Pseudomonas – Agriculture

  • Pseudomonas agroecosystem services




Pseudomonas agroecosystem services

Soil health and fertility is the basis for reliable and high quality production of agricultural crops and depends on the presence and function of beneficial soil microorganisms. Plant-beneficial pseudomonads that colonize roots of agricultural crops provide important services to the agroecosystem as they promote plant growth and health by suppressing soilborne diseases, by stimulating plant immune defences, and by improving nutrient availability in soil. In field and greenhouse experiments, we study to which extent crop cultivars, soil type and agricultural practices, such as crop rotation, tillage and fertilization regime, influence the size, composition and plant-beneficial activities of root-inhabiting Pseudomonas populations. The aim is to define strategies allowing to enhance the abundance and activity of natural populations of such beneficial bacteria, e.g. by the choice of crop variety/cultivar or by the type of soil management.

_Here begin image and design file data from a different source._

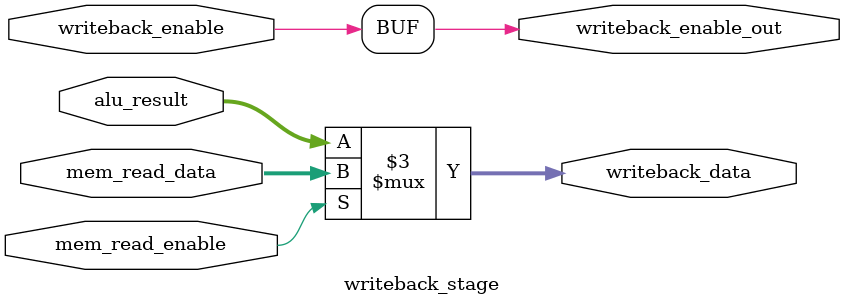
<source format=sv>
module writeback_stage(
  input logic writeback_enable,
  input logic mem_read_enable,
  input logic [23:0] mem_read_data,
  input logic [23:0] alu_result,
  output logic writeback_enable_out,
  output logic [23:0] writeback_data
);

  always_comb begin
    if(mem_read_enable) writeback_data = mem_read_data;
    else writeback_data = alu_result;

    writeback_enable_out = writeback_enable;
  end

endmodule
</source>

We also try to exploit the potential of beneficial pseudomonads as soil additives for improving plant health. These bacteria are efficient colonizers of below-ground parts of plants, they are vector-independent, and some have both disease-suppressive and anti-insect pest activities. This highlights the impressive arsenal of features that these bacteria possess to manage their rhizosphere habitat and opens up possibilities for their use in new biological plant disease and pest control strategies. In recent field trials, we combine Pseudomonas biocontrol strains with other beneficial microbial inoculants, including entomopathogenic nematodes and mycorrhizal fungi.

The research activities are embedded in the National Research Programs NRP59 and, more recently, NRP68 on Soil as a resource.